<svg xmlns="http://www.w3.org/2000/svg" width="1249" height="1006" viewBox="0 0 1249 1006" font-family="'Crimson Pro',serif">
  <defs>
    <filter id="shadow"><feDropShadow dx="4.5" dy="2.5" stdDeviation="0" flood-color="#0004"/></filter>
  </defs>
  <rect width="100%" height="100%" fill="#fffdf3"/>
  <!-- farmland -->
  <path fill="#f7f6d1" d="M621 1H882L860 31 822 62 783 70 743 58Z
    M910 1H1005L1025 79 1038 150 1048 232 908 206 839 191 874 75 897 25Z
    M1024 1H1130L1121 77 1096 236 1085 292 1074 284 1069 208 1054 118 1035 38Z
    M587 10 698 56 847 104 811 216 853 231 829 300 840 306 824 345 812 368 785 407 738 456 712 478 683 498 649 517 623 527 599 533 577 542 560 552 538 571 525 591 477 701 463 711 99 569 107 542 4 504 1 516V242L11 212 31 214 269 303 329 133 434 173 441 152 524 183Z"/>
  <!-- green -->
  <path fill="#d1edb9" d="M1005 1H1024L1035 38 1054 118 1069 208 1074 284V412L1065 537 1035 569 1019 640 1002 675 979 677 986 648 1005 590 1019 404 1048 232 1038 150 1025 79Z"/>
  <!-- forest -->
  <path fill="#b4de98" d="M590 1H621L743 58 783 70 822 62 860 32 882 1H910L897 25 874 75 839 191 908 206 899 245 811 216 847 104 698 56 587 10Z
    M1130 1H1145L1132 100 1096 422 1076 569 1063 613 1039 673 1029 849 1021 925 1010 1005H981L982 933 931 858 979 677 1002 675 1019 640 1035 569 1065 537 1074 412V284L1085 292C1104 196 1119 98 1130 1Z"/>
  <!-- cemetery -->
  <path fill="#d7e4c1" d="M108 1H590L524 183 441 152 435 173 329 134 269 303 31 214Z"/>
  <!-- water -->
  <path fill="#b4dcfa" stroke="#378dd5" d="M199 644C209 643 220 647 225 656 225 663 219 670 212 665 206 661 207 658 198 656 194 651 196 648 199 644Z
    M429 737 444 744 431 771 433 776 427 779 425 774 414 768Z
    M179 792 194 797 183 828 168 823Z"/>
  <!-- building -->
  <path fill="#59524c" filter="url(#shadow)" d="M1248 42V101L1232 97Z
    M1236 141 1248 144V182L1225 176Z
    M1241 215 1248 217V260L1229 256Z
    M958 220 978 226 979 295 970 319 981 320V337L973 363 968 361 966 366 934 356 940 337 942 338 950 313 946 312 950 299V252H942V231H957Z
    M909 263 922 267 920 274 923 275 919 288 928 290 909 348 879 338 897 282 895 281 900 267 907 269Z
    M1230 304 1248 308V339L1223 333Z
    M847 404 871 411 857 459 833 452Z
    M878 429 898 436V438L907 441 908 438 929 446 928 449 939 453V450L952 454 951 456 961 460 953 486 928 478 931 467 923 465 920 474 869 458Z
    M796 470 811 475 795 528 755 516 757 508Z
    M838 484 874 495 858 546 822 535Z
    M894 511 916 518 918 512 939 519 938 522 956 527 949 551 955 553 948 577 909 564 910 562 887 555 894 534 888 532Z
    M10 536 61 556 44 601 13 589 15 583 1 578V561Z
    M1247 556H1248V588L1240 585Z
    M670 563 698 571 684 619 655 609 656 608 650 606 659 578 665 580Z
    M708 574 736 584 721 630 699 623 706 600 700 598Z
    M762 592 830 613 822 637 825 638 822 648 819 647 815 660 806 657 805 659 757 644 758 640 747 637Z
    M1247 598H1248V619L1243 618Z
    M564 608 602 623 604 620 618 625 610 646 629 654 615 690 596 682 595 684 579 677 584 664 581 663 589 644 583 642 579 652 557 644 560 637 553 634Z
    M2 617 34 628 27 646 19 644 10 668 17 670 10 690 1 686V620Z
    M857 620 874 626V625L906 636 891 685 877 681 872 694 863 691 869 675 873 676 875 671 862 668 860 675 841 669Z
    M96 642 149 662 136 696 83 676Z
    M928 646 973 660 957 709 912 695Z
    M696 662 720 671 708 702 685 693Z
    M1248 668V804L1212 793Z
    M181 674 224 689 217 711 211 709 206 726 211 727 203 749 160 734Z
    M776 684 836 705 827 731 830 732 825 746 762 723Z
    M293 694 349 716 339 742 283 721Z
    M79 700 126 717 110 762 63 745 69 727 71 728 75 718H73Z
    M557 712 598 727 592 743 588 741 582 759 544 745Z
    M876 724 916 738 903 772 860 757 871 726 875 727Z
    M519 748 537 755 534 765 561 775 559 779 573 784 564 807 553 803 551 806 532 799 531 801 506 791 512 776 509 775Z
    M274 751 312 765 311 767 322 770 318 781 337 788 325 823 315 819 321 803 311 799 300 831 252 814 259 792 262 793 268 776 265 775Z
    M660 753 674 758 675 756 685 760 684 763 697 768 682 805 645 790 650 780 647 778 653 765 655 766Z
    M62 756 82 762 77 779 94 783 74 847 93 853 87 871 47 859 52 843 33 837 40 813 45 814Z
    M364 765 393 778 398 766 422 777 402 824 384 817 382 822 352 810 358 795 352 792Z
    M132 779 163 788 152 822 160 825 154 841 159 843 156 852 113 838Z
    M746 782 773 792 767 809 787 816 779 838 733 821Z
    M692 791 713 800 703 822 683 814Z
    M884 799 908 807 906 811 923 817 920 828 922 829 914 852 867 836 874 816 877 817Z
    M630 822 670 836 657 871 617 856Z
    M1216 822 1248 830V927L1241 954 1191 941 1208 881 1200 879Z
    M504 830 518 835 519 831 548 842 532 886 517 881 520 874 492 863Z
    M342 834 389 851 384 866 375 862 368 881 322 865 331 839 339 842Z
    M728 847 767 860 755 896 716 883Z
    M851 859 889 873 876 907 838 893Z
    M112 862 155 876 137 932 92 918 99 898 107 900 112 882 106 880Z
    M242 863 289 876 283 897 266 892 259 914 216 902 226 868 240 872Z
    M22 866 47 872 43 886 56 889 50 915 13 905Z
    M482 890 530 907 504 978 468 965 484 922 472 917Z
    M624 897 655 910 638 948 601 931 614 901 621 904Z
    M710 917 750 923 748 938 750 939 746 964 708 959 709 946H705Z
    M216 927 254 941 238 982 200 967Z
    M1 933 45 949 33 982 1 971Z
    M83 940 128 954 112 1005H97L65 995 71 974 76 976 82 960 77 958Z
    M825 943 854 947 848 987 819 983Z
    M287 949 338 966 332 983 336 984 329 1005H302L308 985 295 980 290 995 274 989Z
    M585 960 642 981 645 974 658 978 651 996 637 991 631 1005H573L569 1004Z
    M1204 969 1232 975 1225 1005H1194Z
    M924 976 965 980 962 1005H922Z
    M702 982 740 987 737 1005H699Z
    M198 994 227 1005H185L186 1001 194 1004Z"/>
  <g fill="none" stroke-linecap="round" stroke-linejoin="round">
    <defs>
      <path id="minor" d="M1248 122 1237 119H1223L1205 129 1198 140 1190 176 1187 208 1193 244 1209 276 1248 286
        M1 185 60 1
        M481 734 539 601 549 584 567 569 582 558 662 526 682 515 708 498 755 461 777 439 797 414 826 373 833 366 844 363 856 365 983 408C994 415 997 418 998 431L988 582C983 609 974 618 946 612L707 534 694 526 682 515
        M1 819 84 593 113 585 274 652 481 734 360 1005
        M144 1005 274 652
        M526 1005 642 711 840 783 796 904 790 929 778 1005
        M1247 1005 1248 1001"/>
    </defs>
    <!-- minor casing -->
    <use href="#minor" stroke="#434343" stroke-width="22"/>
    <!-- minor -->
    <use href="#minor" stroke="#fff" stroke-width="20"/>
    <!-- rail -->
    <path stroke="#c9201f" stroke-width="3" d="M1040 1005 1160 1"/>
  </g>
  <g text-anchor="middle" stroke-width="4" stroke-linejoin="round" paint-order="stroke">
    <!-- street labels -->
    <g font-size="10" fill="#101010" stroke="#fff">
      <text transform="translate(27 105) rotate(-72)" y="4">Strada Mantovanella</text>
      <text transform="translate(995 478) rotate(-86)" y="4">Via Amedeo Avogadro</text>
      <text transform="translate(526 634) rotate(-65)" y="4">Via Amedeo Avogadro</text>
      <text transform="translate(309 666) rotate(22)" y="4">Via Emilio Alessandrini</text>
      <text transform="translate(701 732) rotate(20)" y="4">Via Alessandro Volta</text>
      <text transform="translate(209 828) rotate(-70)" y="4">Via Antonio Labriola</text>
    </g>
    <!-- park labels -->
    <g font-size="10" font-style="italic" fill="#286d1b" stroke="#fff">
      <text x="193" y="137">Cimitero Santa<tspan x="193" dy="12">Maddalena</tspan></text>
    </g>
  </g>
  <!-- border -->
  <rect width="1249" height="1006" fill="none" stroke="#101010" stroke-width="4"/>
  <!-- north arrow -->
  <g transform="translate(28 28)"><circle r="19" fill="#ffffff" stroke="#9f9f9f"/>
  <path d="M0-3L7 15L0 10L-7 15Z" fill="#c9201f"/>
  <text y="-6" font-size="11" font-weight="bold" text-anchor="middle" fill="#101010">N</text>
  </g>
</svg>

--- --- ---

### Instructions for the task:
The lines in the records above that include the word "linejoin" must be copied out.

### Finished task:
  <g fill="none" stroke-linecap="round" stroke-linejoin="round">
  <g text-anchor="middle" stroke-width="4" stroke-linejoin="round" paint-order="stroke">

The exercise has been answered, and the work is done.